--- READING PASSAGE Enclosed Below ---

Subjects  Since insulin sensitivity and glucose tolerance vary with age, we explored two independent groups of age-matched subjects. Group 1 (Table 2) comprised ten lean subjects (with no family history of either obesity or type-2 diabetes), nine non-diabetic obese subjects (with no familial history of type-2 diabetes and characterized for glucose tolerance by a classical 75 g 2-h oral glucose tolerance test) and nine type-1 diabetic patients (with no familial antecedent of type-2 diabetes, duration of diabetes being 16 ± 3 years, HbAlc = 9.2% ± 0.3, C peptide < 0.05 ng/ml) with the same age range (22–44) (Table 2). The type-1 diabetic subjects were treated with multiple daily injections of insulin (45 ± 5 IU/day). The last dose of insulin was administered the day before the study. On the morning of the experiment, type-1 diabetic patients showed marked hyperglycemia (12.6 ± 0.8 mM).

--- End of Enclosed READING PASSAGE ---

▸ LIST OF TASKS:
1. Based on the subjects passage, say whether each statement agrees with it, answering yes or no and quoting the deciding words: (a) Group 1 included ten lean subjects. (b) The type-1 diabetic patients got their last insulin dose on the morning of the study. (c) The obese subjects had a 100 g oral glucose tolerance test.
2. Print the part of the subjects passage from "Subjects  Since insulin" up to and including "(12.6 ± 0.8 mM).".
The listing has no connection to the subjects passage.

--- PROVIDED DATA Enclosed Below ---

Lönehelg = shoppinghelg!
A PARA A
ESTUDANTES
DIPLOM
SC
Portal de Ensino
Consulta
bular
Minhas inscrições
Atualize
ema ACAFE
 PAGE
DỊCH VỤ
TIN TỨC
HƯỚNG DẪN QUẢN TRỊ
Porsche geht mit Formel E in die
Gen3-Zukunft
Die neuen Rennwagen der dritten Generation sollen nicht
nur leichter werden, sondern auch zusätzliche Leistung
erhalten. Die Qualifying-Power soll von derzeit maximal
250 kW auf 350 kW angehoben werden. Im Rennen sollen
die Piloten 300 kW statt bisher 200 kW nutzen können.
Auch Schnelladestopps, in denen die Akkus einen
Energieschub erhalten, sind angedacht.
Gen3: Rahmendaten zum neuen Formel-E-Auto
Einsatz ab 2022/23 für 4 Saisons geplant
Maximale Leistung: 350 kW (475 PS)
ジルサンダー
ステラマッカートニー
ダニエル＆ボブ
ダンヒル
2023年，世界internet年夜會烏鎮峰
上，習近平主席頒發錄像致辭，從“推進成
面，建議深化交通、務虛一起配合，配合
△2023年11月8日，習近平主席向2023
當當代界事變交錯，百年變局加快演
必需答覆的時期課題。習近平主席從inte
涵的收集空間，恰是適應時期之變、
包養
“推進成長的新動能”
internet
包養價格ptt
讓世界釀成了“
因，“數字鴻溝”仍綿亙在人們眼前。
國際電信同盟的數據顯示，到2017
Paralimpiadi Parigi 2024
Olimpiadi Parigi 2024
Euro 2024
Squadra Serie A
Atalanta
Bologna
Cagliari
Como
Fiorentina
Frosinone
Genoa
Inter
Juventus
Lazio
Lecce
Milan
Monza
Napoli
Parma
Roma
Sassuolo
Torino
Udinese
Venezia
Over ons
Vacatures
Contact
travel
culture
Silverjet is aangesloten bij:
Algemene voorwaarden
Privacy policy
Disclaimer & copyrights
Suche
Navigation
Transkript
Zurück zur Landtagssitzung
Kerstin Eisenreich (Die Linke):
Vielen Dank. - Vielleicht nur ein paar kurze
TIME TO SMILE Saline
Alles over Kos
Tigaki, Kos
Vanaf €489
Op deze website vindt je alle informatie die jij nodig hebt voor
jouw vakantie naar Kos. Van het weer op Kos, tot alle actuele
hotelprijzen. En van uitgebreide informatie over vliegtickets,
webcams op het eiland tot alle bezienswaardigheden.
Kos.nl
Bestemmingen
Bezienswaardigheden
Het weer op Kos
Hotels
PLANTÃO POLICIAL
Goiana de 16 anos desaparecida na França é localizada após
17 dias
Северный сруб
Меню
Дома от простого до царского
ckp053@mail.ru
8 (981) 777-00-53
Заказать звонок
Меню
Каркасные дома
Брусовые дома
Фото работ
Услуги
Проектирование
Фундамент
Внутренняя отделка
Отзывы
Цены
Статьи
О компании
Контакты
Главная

--- End of Enclosed PROVIDED DATA ---

▸ ANSWER SECTION:
1.
(a) Yes: "Group 1 (Table 2) comprised ten lean subjects"
(b) No: "The last dose of insulin was administered the day before the study."
(c) No: "a classical 75 g 2-h oral glucose tolerance test"

2.
Subjects  Since insulin sensitivity and glucose tolerance vary with age, we explored two independent groups of age-matched subjects. Group 1 (Table 2) comprised ten lean subjects (with no family history of either obesity or type-2 diabetes), nine non-diabetic obese subjects (with no familial history of type-2 diabetes and characterized for glucose tolerance by a classical 75 g 2-h oral glucose tolerance test) and nine type-1 diabetic patients (with no familial antecedent of type-2 diabetes, duration of diabetes being 16 ± 3 years, HbAlc = 9.2% ± 0.3, C peptide < 0.05 ng/ml) with the same age range (22–44) (Table 2). The type-1 diabetic subjects were treated with multiple daily injections of insulin (45 ± 5 IU/day). The last dose of insulin was administered the day before the study. On the morning of the experiment, type-1 diabetic patients showed marked hyperglycemia (12.6 ± 0.8 mM).